**TEXT SEGMENT:**
# # # # # # #

It seems when I stupidly bought 2 cable cards from Ebay for $6 and tried to activate one of them in December and they could not get it to authorize, they also deleted my card that I had since 05/12 and thought they put it back. Well they did put it back since that is the one they have on file. I do not believe they ever really deleted it to begin with. Idiots. So when I called billing, they had no record of it and of course it is registered because it works. They transferred me to tech support and they told me it was deleted and added on 12/11/2015 (I had already forgotten all about this). He said he would give me the $5 credit for 2 months and escalate it and make sure it shows up. No credit showing today and who knows, so now I will have to wait until my next billing cycle to see if they succeeded in fixing this. I DO NOT HAVE MUCH HOPE, but I will get it fixed...HOPEFULLY...LOL.

So sorry to make this messy thread for a stupid reason, even though it gave EJ his pleasure in bashing me. RIDICULOUS!!


----------



## jmerr74 (Nov 3, 2015)

I live just down the road from you in Pembroke Pines. My first bill sans all the boxes (I too have some of it paid for via my HOA...which I pay plenty for as well) had the $2.50 discount. As you well know living in SFLA has it share of customer service issues and Comcast is the biggest culprit... to the point of being awful, I can't count on both hands how many times my bill has been a mess. However, my first bill (with all TiVo) was this month and everything seemed in order.


----------



## lessd (Jan 23, 2005)

joenhre said:


> Here is South Jersey , Comcast rips us off with their CableCard fees. Supposedly we do get the $2.50 discount for each card but I'm still paying $7.45 per card. I have a Roamio Pro and a Premiere XL. Here is what it looks like on my bill.
> 
> Digital Additional 01/23 - 02/22 14.90
> Outlet Service Charge (with Cablecard)
> ...


In the Hartford CT area we are down to $0.80/card after the 1st free card, with the $2.50 cr. I keep an extra cable card so when I upgrade any TiVo I can fully set the new TiVo before it replaces another TiVo in my home, for $10/year I will keep that extra cable card.

# # # # # # #

**LISTING:**
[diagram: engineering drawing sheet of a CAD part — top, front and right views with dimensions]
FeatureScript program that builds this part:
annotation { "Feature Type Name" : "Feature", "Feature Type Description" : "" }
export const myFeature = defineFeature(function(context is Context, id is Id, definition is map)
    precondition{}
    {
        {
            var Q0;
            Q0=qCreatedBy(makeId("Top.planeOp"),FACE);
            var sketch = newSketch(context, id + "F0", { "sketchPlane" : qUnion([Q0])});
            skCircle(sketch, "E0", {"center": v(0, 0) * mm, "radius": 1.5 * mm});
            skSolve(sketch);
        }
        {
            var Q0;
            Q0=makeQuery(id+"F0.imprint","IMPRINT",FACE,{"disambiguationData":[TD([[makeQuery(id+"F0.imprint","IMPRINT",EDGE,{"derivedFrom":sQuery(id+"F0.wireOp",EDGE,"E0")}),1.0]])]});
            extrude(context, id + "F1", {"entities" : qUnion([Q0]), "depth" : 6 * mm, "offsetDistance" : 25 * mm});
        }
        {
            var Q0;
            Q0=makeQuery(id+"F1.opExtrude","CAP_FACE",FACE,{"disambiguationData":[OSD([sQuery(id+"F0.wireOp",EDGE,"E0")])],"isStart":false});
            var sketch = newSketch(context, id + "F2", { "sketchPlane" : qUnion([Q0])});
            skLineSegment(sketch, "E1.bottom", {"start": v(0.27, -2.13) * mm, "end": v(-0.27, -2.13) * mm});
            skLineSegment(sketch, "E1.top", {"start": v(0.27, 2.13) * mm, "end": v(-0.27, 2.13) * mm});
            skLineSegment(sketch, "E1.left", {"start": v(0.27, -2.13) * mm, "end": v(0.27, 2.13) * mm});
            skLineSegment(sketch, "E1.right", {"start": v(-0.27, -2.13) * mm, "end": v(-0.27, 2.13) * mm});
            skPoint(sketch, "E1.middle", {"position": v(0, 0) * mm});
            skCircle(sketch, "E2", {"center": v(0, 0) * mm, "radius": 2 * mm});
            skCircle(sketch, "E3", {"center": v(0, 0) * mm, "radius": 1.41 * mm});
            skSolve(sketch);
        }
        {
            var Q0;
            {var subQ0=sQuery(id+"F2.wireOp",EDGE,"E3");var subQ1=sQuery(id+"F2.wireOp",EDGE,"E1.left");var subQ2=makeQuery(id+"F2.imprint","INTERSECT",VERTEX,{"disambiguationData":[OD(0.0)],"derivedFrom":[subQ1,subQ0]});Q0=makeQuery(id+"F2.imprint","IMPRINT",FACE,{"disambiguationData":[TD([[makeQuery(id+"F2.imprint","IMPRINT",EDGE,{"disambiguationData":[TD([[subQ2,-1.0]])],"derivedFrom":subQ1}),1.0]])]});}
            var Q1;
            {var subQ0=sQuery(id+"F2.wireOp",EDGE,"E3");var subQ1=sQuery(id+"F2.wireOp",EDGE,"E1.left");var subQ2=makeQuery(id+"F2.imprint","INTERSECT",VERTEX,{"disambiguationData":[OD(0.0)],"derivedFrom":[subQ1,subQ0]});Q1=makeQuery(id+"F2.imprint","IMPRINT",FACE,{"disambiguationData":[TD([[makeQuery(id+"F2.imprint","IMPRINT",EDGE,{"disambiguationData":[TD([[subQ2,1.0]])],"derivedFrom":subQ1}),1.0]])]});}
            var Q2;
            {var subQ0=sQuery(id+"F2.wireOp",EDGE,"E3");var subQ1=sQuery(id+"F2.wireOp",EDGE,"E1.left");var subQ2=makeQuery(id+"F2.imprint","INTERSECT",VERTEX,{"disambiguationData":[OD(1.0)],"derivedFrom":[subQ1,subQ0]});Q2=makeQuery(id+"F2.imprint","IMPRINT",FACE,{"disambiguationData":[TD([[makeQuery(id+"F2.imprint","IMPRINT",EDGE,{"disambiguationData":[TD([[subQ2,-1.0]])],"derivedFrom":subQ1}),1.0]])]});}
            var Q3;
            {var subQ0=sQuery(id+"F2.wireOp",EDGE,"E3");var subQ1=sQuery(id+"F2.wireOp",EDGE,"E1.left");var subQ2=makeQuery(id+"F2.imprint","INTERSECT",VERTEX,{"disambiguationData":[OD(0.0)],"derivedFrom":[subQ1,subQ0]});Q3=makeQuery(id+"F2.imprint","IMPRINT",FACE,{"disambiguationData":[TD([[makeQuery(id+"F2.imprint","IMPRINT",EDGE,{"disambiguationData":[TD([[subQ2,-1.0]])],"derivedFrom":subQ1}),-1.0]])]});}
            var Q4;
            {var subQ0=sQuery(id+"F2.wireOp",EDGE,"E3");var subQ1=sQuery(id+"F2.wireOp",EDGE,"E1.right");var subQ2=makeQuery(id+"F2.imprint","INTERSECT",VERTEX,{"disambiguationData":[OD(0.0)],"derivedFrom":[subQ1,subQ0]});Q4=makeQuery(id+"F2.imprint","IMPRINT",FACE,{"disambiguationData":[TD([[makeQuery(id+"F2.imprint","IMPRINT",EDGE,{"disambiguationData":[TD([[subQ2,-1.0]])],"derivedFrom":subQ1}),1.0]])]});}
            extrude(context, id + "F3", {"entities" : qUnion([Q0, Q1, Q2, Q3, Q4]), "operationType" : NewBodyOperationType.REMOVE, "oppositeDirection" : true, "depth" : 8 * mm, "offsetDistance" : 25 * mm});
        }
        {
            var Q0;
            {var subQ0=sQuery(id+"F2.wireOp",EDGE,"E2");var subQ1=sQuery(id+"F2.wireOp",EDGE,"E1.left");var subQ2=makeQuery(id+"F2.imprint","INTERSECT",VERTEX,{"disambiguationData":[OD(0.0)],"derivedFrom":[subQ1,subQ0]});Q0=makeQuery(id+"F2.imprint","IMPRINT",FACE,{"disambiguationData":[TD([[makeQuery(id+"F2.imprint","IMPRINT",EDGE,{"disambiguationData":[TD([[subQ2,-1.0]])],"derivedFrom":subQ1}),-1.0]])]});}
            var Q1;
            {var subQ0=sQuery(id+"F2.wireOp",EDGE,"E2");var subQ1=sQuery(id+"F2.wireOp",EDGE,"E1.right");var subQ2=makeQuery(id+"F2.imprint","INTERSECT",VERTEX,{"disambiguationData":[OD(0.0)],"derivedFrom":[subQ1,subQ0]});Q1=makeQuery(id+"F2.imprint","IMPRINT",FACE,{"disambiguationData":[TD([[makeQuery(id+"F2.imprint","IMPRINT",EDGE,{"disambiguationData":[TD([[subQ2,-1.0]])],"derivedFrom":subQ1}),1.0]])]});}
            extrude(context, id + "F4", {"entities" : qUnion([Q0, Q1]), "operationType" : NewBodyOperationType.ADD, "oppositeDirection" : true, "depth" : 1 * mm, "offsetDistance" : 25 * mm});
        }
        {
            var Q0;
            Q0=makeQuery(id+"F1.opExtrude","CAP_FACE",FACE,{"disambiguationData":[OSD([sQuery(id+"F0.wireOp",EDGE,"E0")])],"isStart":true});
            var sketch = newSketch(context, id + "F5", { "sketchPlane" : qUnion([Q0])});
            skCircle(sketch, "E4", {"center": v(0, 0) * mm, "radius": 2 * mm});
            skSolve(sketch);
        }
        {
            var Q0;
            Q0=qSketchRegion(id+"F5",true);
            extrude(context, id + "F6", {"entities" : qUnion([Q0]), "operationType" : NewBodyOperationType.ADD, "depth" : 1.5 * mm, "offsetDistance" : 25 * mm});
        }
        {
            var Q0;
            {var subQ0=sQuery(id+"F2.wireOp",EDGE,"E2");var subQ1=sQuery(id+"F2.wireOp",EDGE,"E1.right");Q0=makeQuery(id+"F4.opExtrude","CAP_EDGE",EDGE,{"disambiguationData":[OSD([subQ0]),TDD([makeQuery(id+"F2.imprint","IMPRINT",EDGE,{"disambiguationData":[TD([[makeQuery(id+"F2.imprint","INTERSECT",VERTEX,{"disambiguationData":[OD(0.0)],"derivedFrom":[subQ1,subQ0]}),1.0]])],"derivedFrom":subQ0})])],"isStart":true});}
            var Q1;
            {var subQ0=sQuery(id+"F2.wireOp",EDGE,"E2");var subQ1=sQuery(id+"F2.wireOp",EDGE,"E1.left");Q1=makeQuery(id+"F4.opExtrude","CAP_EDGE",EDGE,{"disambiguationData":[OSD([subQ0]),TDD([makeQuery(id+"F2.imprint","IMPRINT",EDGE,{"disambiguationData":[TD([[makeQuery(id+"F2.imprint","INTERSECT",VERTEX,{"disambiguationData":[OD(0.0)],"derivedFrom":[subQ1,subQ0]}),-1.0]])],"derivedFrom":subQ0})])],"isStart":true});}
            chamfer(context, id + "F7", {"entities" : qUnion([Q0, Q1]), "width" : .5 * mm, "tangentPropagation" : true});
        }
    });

# # # # # # #

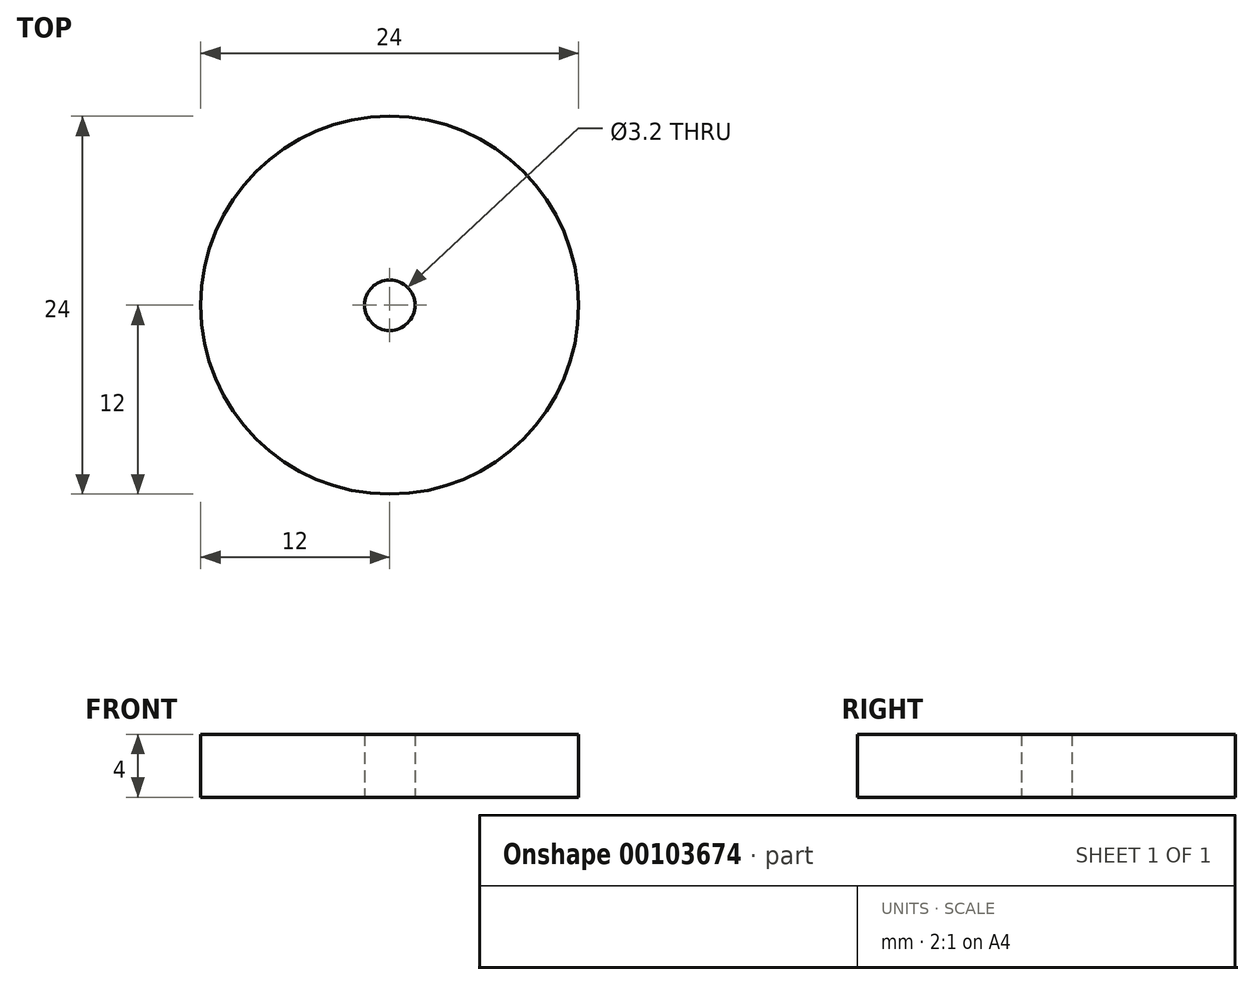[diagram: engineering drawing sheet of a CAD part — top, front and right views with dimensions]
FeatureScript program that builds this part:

# # # # # # #

**GIVEN PROBLEM A:** Print the passage of the forum thread between "It seems when" and "get it fixed...HOPEFULLY...LOL.", inclusive.
**GIVEN PROBLEM B:** List every place name that appears in the forum thread.
The data is separate from the forum thread and has no connection to it.

**TASK RESULT A:**
It seems when I stupidly bought 2 cable cards from Ebay for $6 and tried to activate one of them in December and they could not get it to authorize, they also deleted my card that I had since 05/12 and thought they put it back. Well they did put it back since that is the one they have on file. I do not believe they ever really deleted it to begin with. Idiots. So when I called billing, they had no record of it and of course it is registered because it works. They transferred me to tech support and they told me it was deleted and added on 12/11/2015 (I had already forgotten all about this). He said he would give me the $5 credit for 2 months and escalate it and make sure it shows up. No credit showing today and who knows, so now I will have to wait until my next billing cycle to see if they succeeded in fixing this. I DO NOT HAVE MUCH HOPE, but I will get it fixed...HOPEFULLY...LOL.

**TASK RESULT B:**
Pembroke Pines
SFLA
South Jersey
Hartford CT